On the set $\mathcal{A}_{M}=\{u\in C(\bar{A})\cap C^1(A):u=0 \text{ on } |x| \text{ and } u=M \text{ on } |x|=1\}$ consider the area functional: \begin{equation*} F:\mathcal{A}_{M}\to[0,\infty] \end{equation*} \begin{equation*} F(u)=\int_A\sqrt{1+|\nabla u(x)|^{2}} \, dx \end{equation*}
I have to prove the following statement:
3) There exists $M_0$ such that for $M>M_0$ the minimum problem has no solution in the class $\mathcal{A}_M$
Solution: I've computed the Euler Lagrange equation in the strong form for the functional: \begin{equation*} F(\phi)= 2\pi\int_1^2 \sqrt{1+\phi'(r)}rdr \end{equation*} Obtained from the previous one using the fact that $u$ is radial and computing a change of variables with polar coordinates.
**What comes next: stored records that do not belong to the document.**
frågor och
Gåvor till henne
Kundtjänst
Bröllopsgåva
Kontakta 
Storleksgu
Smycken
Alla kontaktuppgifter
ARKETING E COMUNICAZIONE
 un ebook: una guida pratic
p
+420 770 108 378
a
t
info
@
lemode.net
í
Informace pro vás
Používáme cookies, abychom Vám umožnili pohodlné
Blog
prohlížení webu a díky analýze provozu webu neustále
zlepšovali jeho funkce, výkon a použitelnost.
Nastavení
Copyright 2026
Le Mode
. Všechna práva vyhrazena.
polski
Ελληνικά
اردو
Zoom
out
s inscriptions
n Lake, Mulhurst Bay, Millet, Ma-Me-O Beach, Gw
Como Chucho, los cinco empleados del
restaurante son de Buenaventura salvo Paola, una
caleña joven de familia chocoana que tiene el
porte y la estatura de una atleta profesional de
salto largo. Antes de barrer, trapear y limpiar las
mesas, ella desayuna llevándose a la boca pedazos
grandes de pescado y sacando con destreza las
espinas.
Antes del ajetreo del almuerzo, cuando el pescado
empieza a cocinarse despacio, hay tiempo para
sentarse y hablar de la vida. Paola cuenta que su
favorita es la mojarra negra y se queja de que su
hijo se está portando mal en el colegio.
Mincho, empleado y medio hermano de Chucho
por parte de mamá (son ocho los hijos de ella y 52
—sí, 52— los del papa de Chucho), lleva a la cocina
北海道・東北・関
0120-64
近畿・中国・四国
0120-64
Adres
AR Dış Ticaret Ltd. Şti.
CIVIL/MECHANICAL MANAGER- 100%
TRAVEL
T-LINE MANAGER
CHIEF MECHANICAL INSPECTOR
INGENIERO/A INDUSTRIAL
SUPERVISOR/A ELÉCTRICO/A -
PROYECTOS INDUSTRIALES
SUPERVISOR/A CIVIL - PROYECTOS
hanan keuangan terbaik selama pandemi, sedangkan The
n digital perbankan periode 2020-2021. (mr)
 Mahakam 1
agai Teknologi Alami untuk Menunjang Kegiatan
The explicit solution of the strong form of the Euler Lagrange equation is:
\begin{equation*} \phi(r)=\phi(1)-\int_1^r \dfrac{C}{\sqrt{t^2-C^2}}=M-\log\bigg({\dfrac{x+\sqrt{x^2-C^2}}{1+\sqrt{1-C^2}}}\bigg) \end{equation*}
$C$ is a real constant.
Can someone help me to find an appropriate concusion of this proof?